◆ Page excerpt:
= = = = = = =

Scripture narratives are remarkable for the frankness with which they tell the faults of the best men. It has nothing in common with the cynical spirit in historians, of which this age has seen eminent examples, which fastens upon the weak places in the noblest natures, like a wasp on bruises in the ripest fruit, and delights in showing how all goodness is imperfect, that it may suggest that none is genuine. Nor has it anything in common with that dreary melancholy which also has its representatives among us, that sees everywhere only failures and fragments of men, and has no hope of ever attaining anything beyond the common average of excellence. But Scripture frankly confesses that all its noblest characters have fallen short of unstained purity, and with boldness of hope as great as its frankness teaches the weakest to aspire, and the most sinful to expect perfect likeness to a perfect Lord, It is a plane mirror, giving back all images without distortion.
We recall how emphatically and absolutely it eulogised Barnabas as ‘a good man, full of the Holy Ghost and of faith’—and now we have to notice how this man, thus full of the seminal principle of all goodness, derived into his soul by deep and constant communion through faith, and showing in his life practical righteousness and holiness, yet goes sadly astray, tarnishes his character, and mars his whole future.
The two specific faults recorded of him are his over-indulgence in the case of Mark, and his want of firmness in opposition to the Judaising teachers who came down to Antioch. They were neither of them grave faults, but they were real. In the one he was too facile in overlooking a defect which showed unfitness for the work, and seems to have yielded to family affection and to have sacrificed the efficiency of a mission to it. Not only was he wrong in proposing to condone Mark’s desertion, but he was still more wrong in his reception of the opposition to his proposal. With the firmness which weak characters so often display at the wrong time, he was resolved, come what would, to have his own way. Temper rather than principle made him obstinate where he should have been yielding, as it had made him in Antioch yielding, where he should have been firm. Paul’s remonstrances have no effect. He will rather have his own way than the companionship of his old friend, and so there come alienation and separation. The Church at Antioch takes Paul’s view—all the brethren are unanimous in disapproval. But Barnabas will not move. He sets up his own feeling in opposition to them all. The sympathy of his brethren, the work of his life, the extension of Christ’s kingdom, are all tossed aside. His own foolish purpose is more to him in that moment of irritation than all these. So he snaps the tie, abandons his work, and goes away without a kindly word, without a blessing, without the Church’s prayers—but with his nephew for whom he had given up all these. Paul sails away to do God’s work, and the Church ‘recommends him to the grace of God,’ but Barnabas steals away home to Cyprus, and his name is no more heard in the story of the planting of the kingdom of Christ.
One hopes that his work did not stop thus, but his recorded work does, and in the band of friends who surrounded the great Apostle, the name of his earliest friend appears no more. Other companions and associates in labour take his place; he, as it appears, is gone for ever. One reference (1 Cor. ix. 6) at a later date seems most naturally to suggest that he still continued in the work of an evangelist, and still practised the principle to which he and Paul had adhered when together, of supporting himself by manual labour. The tone of the reference implies that there were relations of mutual respect. But the most we can believe is that probably the two men still thought kindly of each other and honoured each other for their work’s sake, but found it better to labour apart, and not to seek to renew the old companionship which had been so violently torn asunder.

= = = = = = =

◆ Data provided:

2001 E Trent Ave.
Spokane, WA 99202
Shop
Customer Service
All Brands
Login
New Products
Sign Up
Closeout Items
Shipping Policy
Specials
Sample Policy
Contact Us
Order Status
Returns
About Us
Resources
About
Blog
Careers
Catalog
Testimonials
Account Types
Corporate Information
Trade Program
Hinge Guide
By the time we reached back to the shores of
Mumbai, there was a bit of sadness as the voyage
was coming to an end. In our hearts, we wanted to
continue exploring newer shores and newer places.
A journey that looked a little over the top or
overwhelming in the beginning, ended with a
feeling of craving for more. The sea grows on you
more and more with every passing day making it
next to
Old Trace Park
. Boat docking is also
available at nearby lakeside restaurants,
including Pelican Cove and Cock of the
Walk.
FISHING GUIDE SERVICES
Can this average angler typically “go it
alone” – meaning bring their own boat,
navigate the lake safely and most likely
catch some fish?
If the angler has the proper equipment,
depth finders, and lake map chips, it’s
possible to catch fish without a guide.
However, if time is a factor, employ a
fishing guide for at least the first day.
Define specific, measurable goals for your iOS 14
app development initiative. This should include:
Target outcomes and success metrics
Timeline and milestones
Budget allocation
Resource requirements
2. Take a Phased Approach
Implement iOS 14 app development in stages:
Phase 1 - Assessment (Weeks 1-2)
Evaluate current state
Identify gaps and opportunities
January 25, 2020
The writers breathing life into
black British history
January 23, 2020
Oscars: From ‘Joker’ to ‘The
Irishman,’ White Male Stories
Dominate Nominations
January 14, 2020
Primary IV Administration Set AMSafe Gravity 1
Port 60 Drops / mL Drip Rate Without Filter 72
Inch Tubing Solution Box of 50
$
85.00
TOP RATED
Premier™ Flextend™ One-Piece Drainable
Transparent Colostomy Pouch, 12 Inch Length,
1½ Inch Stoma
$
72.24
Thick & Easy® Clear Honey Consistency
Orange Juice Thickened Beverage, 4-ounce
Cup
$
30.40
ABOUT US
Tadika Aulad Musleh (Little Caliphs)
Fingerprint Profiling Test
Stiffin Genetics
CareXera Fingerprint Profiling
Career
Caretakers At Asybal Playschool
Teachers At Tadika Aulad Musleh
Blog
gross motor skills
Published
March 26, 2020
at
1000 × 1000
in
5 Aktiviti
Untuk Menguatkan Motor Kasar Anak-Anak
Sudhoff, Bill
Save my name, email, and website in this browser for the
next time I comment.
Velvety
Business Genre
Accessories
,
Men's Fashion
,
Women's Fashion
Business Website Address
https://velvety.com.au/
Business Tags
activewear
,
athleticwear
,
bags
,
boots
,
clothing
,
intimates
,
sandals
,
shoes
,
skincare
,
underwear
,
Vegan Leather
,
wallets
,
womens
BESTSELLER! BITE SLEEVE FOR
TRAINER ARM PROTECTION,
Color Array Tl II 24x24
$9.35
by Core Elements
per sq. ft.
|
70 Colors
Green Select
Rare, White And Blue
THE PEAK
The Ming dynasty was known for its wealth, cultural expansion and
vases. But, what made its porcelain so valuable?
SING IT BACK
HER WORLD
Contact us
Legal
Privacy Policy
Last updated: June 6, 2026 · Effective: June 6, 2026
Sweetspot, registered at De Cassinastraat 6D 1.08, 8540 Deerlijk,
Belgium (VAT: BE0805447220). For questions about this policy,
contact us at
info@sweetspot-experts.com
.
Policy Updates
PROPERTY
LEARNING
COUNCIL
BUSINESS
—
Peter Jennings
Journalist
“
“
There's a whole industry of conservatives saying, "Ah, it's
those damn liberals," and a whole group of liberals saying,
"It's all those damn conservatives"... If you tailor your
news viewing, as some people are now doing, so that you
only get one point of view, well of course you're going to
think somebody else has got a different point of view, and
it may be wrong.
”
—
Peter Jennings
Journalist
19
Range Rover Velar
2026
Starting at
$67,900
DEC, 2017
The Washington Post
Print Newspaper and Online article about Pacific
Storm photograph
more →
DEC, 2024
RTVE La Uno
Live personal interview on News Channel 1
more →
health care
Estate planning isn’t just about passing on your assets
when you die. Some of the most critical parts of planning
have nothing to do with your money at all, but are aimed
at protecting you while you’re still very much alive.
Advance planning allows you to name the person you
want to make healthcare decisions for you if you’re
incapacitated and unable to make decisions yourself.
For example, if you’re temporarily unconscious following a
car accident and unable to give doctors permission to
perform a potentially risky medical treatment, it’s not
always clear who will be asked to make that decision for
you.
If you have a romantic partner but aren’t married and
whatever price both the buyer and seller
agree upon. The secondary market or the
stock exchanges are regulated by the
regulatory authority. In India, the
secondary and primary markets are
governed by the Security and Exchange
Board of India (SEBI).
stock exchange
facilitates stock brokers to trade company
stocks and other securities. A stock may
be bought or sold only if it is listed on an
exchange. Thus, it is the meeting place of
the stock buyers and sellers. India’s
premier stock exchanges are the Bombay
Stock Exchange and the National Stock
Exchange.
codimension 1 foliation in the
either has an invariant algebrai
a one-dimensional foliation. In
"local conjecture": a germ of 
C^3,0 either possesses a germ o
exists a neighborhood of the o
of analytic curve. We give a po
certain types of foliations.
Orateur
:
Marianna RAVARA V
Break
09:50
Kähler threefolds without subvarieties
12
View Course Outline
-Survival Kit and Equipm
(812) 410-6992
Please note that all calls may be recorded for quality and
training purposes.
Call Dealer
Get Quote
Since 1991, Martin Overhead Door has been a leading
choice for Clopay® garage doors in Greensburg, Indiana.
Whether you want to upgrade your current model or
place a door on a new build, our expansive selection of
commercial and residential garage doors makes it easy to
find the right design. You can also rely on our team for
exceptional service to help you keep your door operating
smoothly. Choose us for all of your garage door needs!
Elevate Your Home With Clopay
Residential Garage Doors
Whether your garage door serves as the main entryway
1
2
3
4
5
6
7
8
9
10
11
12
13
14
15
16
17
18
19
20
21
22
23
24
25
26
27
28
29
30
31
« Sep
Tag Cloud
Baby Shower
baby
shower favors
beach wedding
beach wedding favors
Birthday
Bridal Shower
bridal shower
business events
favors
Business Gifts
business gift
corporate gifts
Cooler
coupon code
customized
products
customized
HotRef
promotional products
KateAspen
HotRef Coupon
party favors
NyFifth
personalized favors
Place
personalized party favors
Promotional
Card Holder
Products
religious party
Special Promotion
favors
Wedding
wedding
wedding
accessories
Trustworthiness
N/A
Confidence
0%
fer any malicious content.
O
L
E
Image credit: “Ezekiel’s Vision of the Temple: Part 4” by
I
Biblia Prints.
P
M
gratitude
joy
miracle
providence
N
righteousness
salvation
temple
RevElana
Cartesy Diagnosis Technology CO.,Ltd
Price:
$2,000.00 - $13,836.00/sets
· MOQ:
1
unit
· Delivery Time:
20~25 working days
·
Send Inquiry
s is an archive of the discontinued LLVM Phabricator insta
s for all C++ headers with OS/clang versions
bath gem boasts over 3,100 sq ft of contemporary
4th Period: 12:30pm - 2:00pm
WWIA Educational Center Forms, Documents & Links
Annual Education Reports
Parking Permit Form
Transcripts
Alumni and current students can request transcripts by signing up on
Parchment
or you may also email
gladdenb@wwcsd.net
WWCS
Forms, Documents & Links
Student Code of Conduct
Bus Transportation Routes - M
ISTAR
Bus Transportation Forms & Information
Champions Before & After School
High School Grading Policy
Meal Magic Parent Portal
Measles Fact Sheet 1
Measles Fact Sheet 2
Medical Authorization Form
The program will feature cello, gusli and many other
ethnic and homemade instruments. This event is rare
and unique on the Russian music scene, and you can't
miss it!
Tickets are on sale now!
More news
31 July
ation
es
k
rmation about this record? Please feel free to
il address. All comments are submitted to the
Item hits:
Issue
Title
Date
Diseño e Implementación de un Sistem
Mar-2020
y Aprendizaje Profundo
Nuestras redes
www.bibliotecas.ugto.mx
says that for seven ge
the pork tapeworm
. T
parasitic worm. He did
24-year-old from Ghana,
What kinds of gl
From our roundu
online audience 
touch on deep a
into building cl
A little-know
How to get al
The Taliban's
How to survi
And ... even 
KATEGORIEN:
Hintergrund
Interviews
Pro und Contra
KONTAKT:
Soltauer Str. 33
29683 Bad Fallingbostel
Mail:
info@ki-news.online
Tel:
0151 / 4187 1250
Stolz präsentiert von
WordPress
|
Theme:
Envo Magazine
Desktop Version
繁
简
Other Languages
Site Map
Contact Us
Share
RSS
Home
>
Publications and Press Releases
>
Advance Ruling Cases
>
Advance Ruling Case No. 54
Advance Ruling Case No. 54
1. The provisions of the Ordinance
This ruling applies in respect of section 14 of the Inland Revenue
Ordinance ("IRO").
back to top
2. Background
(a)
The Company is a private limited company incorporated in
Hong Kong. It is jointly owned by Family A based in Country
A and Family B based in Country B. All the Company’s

= = = = = = =

◆ Problem set:
**1)** Copy the passage on Barnabas verbatim, starting at "One hopes that" and ending at "violently torn asunder.".
**2)** Reproduce only the lines of the records starting at the first line of the records and ending at the line containing "docking is also", with "Mumbai" replaced by "Chennai" and nothing else altered.

◆ Set of answers:
**1)**
One hopes that his work did not stop thus, but his recorded work does, and in the band of friends who surrounded the great Apostle, the name of his earliest friend appears no more. Other companions and associates in labour take his place; he, as it appears, is gone for ever. One reference (1 Cor. ix. 6) at a later date seems most naturally to suggest that he still continued in the work of an evangelist, and still practised the principle to which he and Paul had adhered when together, of supporting himself by manual labour. The tone of the reference implies that there were relations of mutual respect. But the most we can believe is that probably the two men still thought kindly of each other and honoured each other for their work’s sake, but found it better to labour apart, and not to seek to renew the old companionship which had been so violently torn asunder.

**2)**
2001 E Trent Ave.
Spokane, WA 99202
Shop
Customer Service
All Brands
Login
New Products
Sign Up
Closeout Items
Shipping Policy
Specials
Sample Policy
Contact Us
Order Status
Returns
About Us
Resources
About
Blog
Careers
Catalog
Testimonials
Account Types
Corporate Information
Trade Program
Hinge Guide
By the time we reached back to the shores of
Chennai, there was a bit of sadness as the voyage
was coming to an end. In our hearts, we wanted to
continue exploring newer shores and newer places.
A journey that looked a little over the top or
overwhelming in the beginning, ended with a
feeling of craving for more. The sea grows on you
more and more with every passing day making it
next to
Old Trace Park
. Boat docking is also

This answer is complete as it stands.